Jean-Marie Le Pen - Interrogé sur RTL en 1987, le président du Front national assure que les chambres à gaz sont «un point de détail de l'histoire de la Seconde guerre mondiale».
Jacques Chirac - En juin 1991, le président du RPR déclenche une violente polémique en parlant, lors d'un meeting du «bruit et de l'odeur» qui émanent d'un logement où vit «une famille, avec un père, trois ou quatre épouses, une vingtaine de gosses, qui touche 50.000 F de prestations sociales sans travailler».
Raymond Barre - L'ancien Premier ministre a été accusé à plusieurs reprises de propos antisémites. Le 3 octobre 1980, exprimant son indignation à la suite de l'attentat contre la synagogue de la rue Copernic, il déplore «cet attentat odieux qui voulait frapper des Israélites qui se rendaient à la synagogue et qui a frappé des Français innocents qui traversaient la rue Copernic».
Georges Frêche - Le président du Languedoc-Roussillon, exclu en janvier 2007 du PS, déclare en juin 2000, lors de l'inauguration du tramway dans un quartier de Montpellier où résident beaucoup de maghrébins: «Ici, c'est le tunnel le plus long du monde: vous entrez en France et vous sortez à Ouarzazate». Il remet ça en novembre 2006, regrettant que l'on compte dans l'équipe de France de football «neuf blacks sur onze». «Quand je vois certaines équipes de foot, ça me fait de la peine».
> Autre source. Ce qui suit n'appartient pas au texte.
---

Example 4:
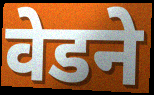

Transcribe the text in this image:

वेडने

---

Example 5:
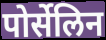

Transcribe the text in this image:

पोर्सेलिनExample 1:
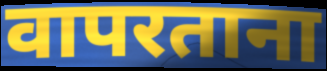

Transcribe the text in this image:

वापरताना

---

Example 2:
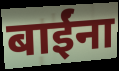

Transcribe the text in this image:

बाईंना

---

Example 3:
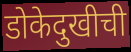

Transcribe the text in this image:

डोकेदुखीची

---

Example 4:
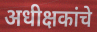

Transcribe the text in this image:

अधीक्षकांचे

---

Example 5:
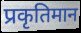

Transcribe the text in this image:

प्रकृतिमानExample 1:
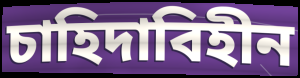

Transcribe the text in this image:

চাহিদাবিহীন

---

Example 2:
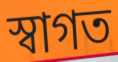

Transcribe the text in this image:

স্বাগত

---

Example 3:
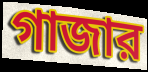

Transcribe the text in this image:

গাজার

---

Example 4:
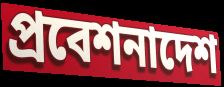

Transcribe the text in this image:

প্রবেশনাদেশ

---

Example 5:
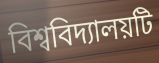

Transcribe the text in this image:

বিশ্ববিদ্যালয়টিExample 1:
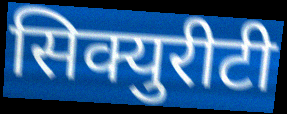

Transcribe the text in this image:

सिक्युरीटी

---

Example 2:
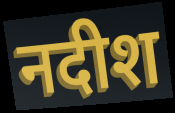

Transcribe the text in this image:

नदीश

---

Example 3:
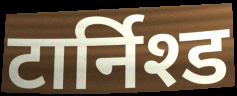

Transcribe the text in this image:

टार्निश्ड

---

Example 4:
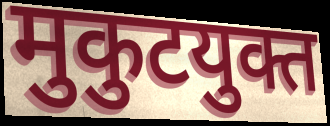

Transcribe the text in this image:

मुकुटयुक्त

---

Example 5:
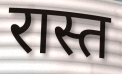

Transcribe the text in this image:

रास्तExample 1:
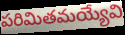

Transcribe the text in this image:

పరిమితమయ్యేవి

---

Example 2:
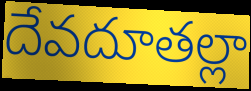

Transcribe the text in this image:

దేవదూతల్లా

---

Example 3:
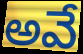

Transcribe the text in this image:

అవే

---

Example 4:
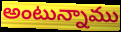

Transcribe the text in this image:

అంటున్నాము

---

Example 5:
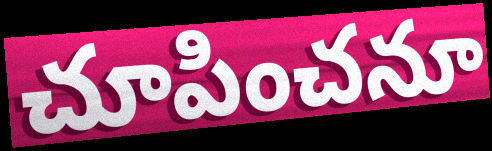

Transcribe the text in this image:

చూపించనూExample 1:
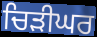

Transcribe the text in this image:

ਚਿੜੀਘਰ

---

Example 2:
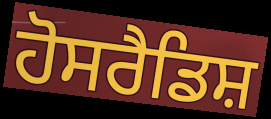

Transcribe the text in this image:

ਹੋਸਰੈਡਿਸ਼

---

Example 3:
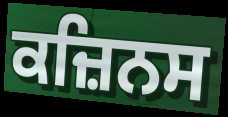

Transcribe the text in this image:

ਕਜ਼ਿਨਸ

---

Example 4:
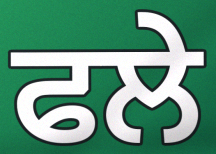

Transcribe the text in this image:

ਫਲੇ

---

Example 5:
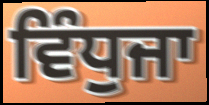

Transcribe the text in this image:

ਵਿੰਧੁਜਾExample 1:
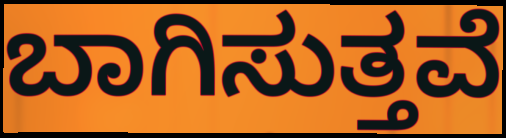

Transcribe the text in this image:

ಬಾಗಿಸುತ್ತವೆ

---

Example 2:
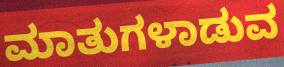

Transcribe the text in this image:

ಮಾತುಗಳಾಡುವ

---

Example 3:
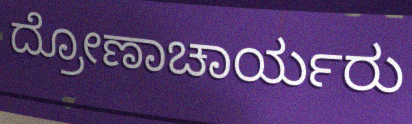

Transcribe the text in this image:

ದ್ರೋಣಾಚಾರ್ಯರು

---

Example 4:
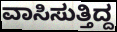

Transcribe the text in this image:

ವಾಸಿಸುತ್ತಿದ್ದ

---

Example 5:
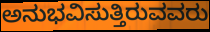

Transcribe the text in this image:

ಅನುಭವಿಸುತ್ತಿರುವವರುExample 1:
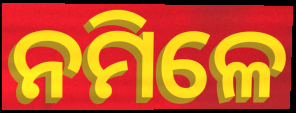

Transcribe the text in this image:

ନମିଳେ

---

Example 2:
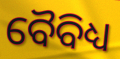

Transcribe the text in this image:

ବୈବିଧ୍ୟ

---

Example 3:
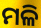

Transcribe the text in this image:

ମଳି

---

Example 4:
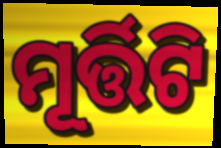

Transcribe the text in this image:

ମୂର୍ତ୍ତିଟି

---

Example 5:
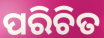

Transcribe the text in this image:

ପରିଚିତ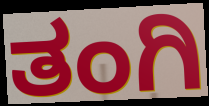
ತಂಗಿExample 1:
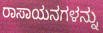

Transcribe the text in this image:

ರಾಸಾಯನಗಳನ್ನು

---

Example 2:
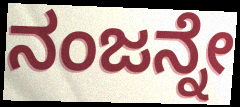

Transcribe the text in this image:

ನಂಜನ್ನೇ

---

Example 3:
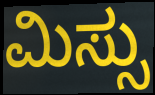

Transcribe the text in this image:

ಮಿಸ್ಸು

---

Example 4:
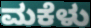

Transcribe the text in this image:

ಮಕೆಳು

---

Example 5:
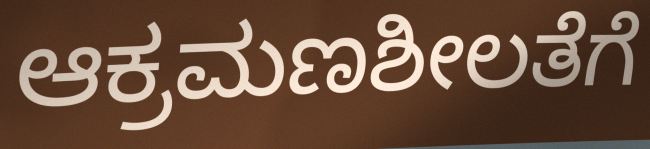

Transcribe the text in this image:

ಆಕ್ರಮಣಶೀಲತೆಗೆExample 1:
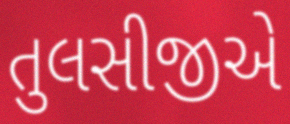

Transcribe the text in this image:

તુલસીજીએ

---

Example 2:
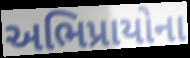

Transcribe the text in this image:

અભિપ્રાયોના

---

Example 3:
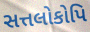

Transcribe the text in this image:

સત્તલોકોપિ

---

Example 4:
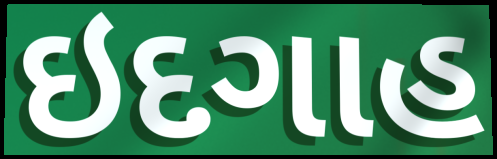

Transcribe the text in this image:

ઇદગાહ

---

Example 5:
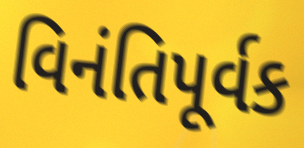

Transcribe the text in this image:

વિનંતિપૂર્વકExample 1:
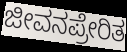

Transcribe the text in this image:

ಜೀವನಪ್ರೇರಿತ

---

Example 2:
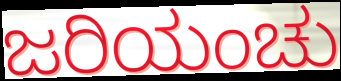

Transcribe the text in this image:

ಜರಿಯಂಚು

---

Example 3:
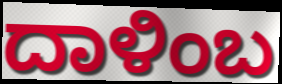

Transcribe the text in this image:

ದಾಳಿಂಬ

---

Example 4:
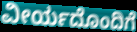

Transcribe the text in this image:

ವೀರ್ಯದೊಂದಿಗೆ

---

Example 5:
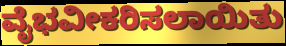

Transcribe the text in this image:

ವೈಭವೀಕರಿಸಲಾಯಿತು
Manuel Valls - Filmé dans les allées d'une brocante à Evry, le député-maire socialiste, lâche en plaisantant à son directeur de cabinet : «Belle image de la ville d'Evry. Tu me mets quelques blancs, quelques whites, quelques blancos». Il se justifie en déclarant: «Evidemment avec les stands qu'il y avait là, [j'avais] le sentiment que la ville, tout à coup, ça n'est que cela, ça n'est que cette brocante, alors que j'ai l'idée au fond d'une diversité, d'un mélange, qui ne peut pas être uniquement le ghetto».